In this way the interaction problem is solved. The interaction between form and matter is no more mysterious than the interaction between a configuration and that which is configured. We need not worry about how an immaterial substance (the mind) can have causal powers over a material thing (the body), since they are actually just two parts of one whole (Feser, 2008b). There is no separate, independent functioning, they function together. This form of dualism is clearly incompatible with Cartesian dualism, which sees the mind and body as two independent substances that function independently, the mind as a driver and the body as the car (Stump, 2003).

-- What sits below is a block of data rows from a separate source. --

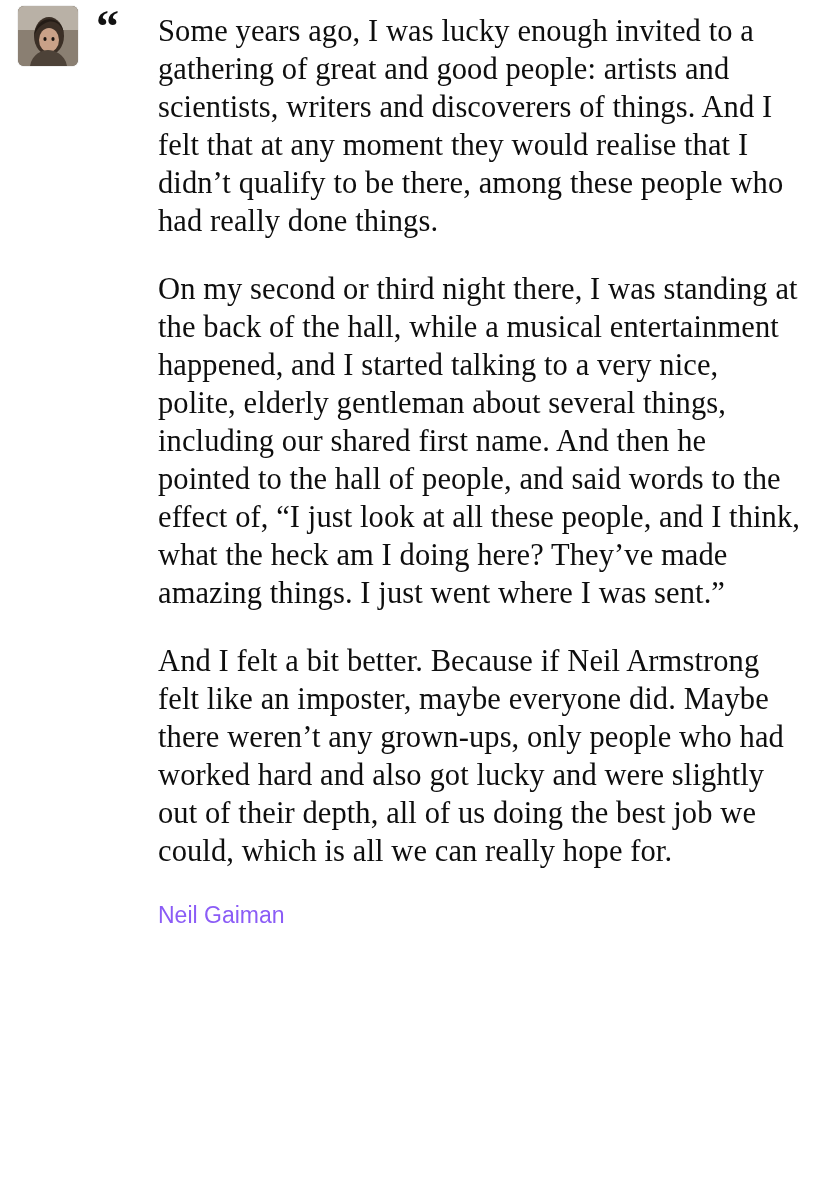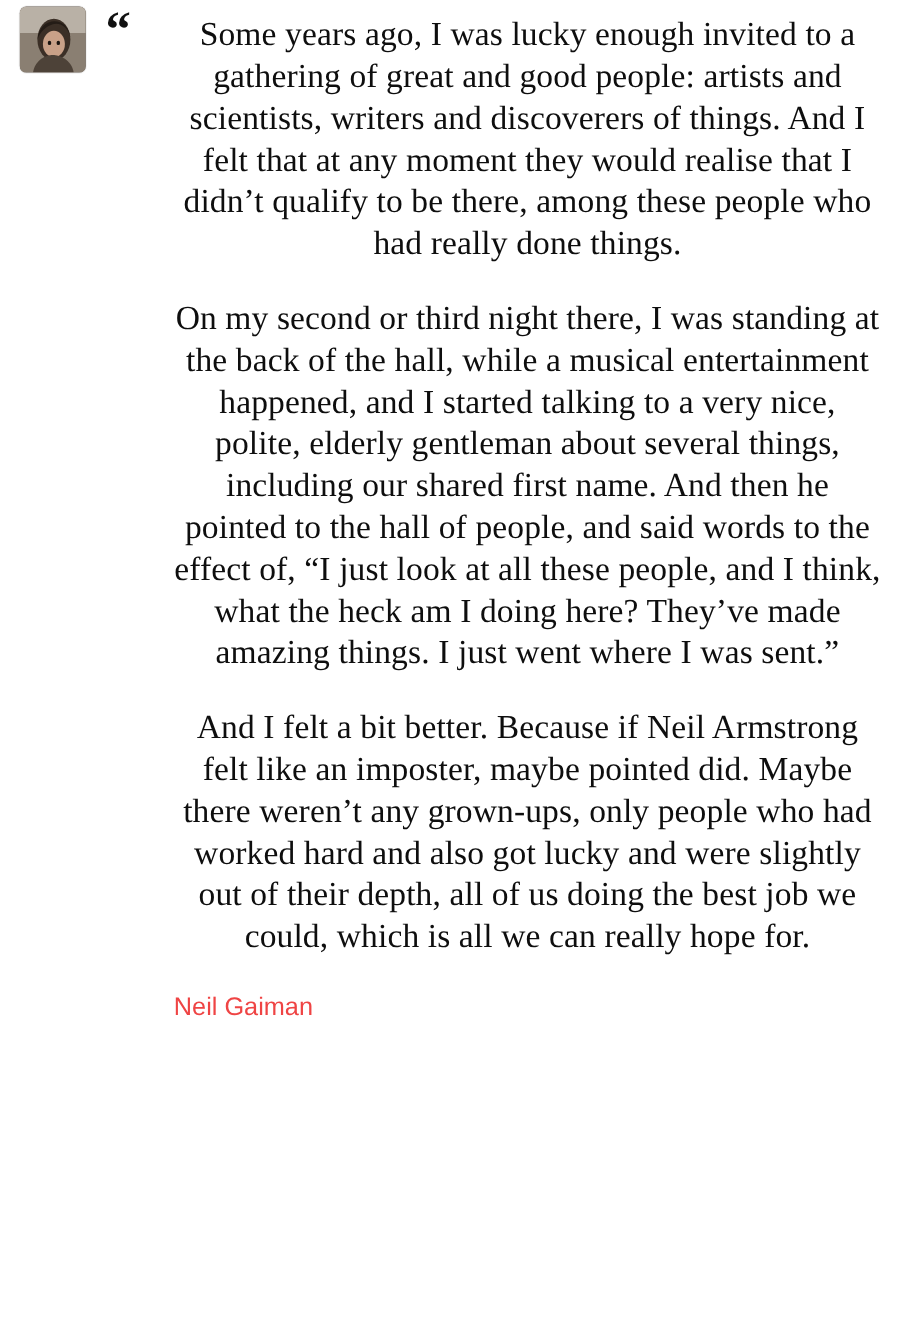"Some years ago, I was" .para { text-align: center -> left }
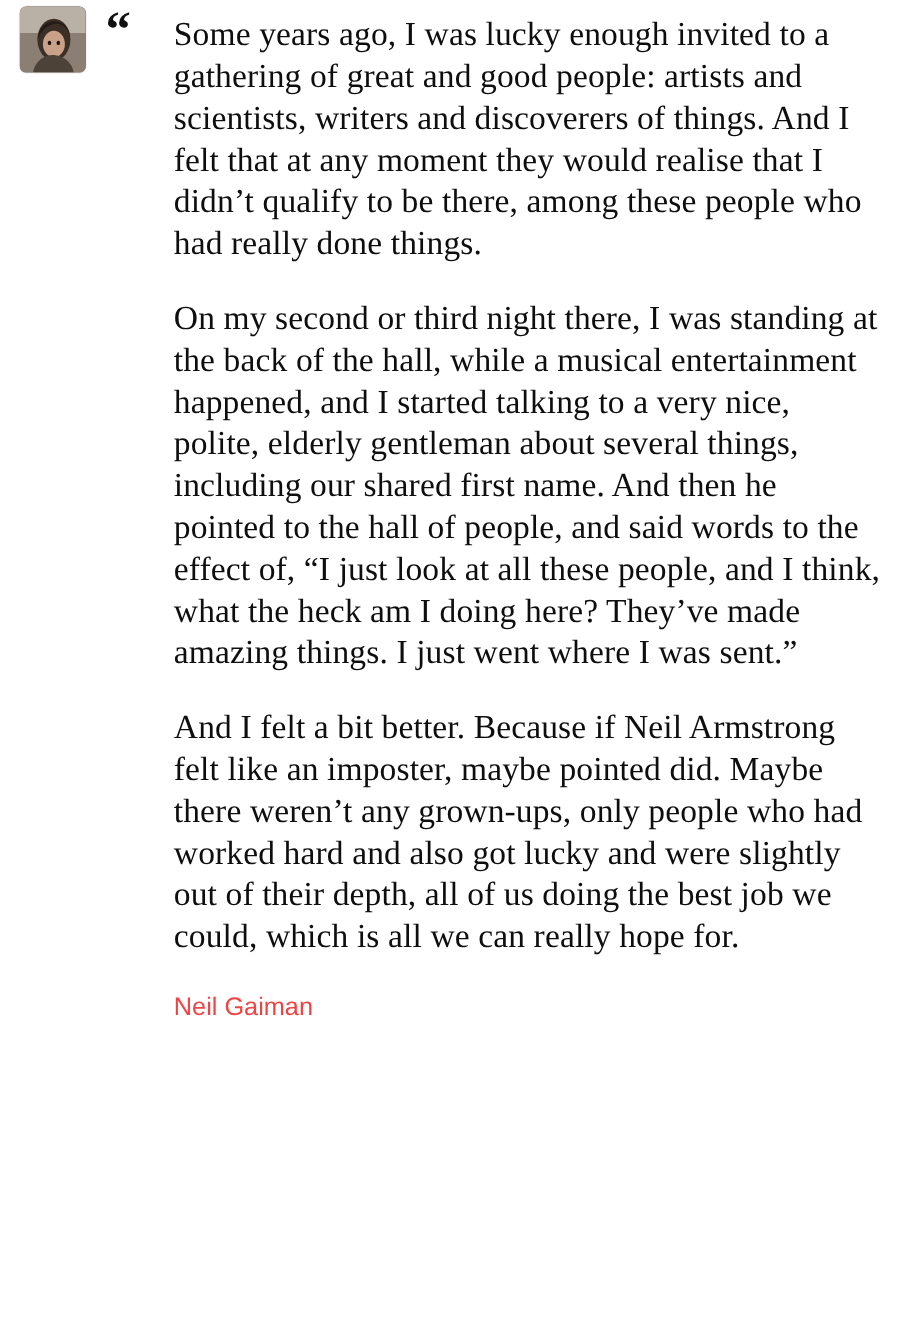"And I felt a bit" p.para { text: pointed -> everyone }
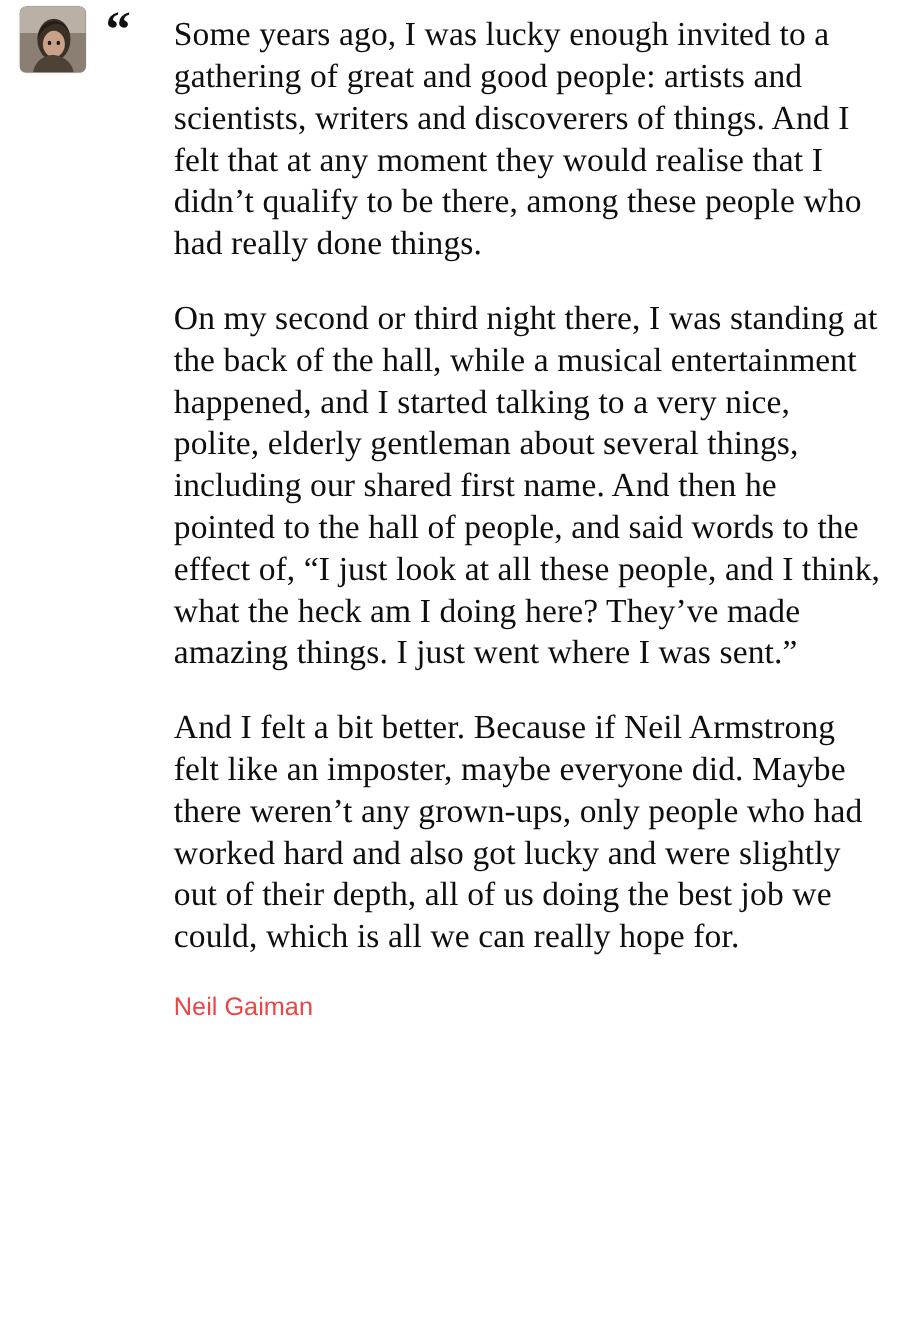"Neil Gaiman" .attribution { color: #ef4444 -> #8b5cf6 }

But what is so special about the form, or configuration, of a human that makes it able to perform these special functions, like immaterial thinking, when other objects like rubber balls also have a form but do not have these capabilities? The first response is that different configurations create different things, with different capabilities (Feser, 2008a; Feser, 2008b; Feser, 2010; Stump, 2003). So the configuration of the rubber ball makes it bouncy, but the configuration of iron makes it magnetic. The form of a human creates these special capabilities alongside the matter that it is joined to (the brain). The second response, is that material objects like rubber balls, rocks, couches and so on, all have a static, single-level configuration, which does not allow consciousness. Animals have dynamic (a continual process-based), single-level configuration which allows consciousness of particular things through sensation. Human beings have a dynamic double-level configuration (that is the configuration itself is configured), which allows us to be both conscious and have the rational, universal and determinate thinking I discussed earlier (and therefore capable of immaterial thinking) (Stump, 2003). Because a configuration works through that which it configures, it is also unsurprising that damage to one’s body can affect one in such drastic ways as we see in the Gage case. To summarise, using hylomorphism, it is the joining of matter and form together that make us what we are, and it is the special nature of a human’s form that makes us capable of abstract and immaterial thinking. The existence of an immaterial part of us, what we call the mind, necessarily follows from the existence of immaterial thinking.

The essential arguments of this essay highlighted the pitfalls of materialism, which logically followed to a discussion of the evidence of the existence of the mind, using a dualist perspective. This discussion culminated in what we called the interaction problem, which was then resolved using concepts of hylomorphic dualism. The ultimate conclusion of the arguments of this essay is that on the basis of the evidence of the existence of the mind and the interaction between the body and the mind, the formulation in Crick’s quote is rejected.

 

References

Churchland, P. M. (1984). Matter and Consciousness. Cambridge, Massachusetts: MIT Press.

Feser, E. (2005). Philosophy of Mind. London, England: Oneworld Publications.

Feser, E. (2008a). The Last Superstition: A refutation of the new atheism. Indiana, USA: St Augustine’s Press.

Feser, E. (2008b, October 8). The Interaction Problem [Blog post]. Retrieved from http://edwardfeser.blogspot.co.za/2008/10/interaction-problem.html

Feser, E. (2010). Teleology: A shopper’s guide. Philosophia Christi, 12(1), 142-159.

Feser, E. (2013). Kripke, Ross, and the Immaterial Aspects of Thought. American Catholic Philosophical Quartley, 87(1), 1-32.

Harlow, J. M. (1868). Recovery from the passage of an iron bar through the head. Publications of the Massachusetts Medical Society, 2, 327-347.

Lowe, E. J. (2000). An introduction to the philosophy of mind. Cambridge, UK: Cambridge University Press.

Macmillan, M. (1996). Phineas Gage: A case for all reasons. In C. Code, C. W. Wallesch, Y. Joanette, & A. Roch (Eds.), Classic Case in Neuropsychology (pp. 243-262). East Sussex, England: Psychology Press.

Moreland, J. P., & Craig, W. L. (2003). Philosophical Foundations of a Christian Worldview. USA: InterVarsity Press.

Murray, M. (2008). God and Neuro-Science [Blog post]. Retrieved from http://www.reasonablefaith.org/god-and-neuro-science

Preston, A. (n.d). George Edward Moore (1873-1958). In Internet Encyclopedia of Philosophy. Retrieved from http://www.iep.utm.edu/moore/#SH2d

Stump, E. (2003). Aquinas. England: Routledge.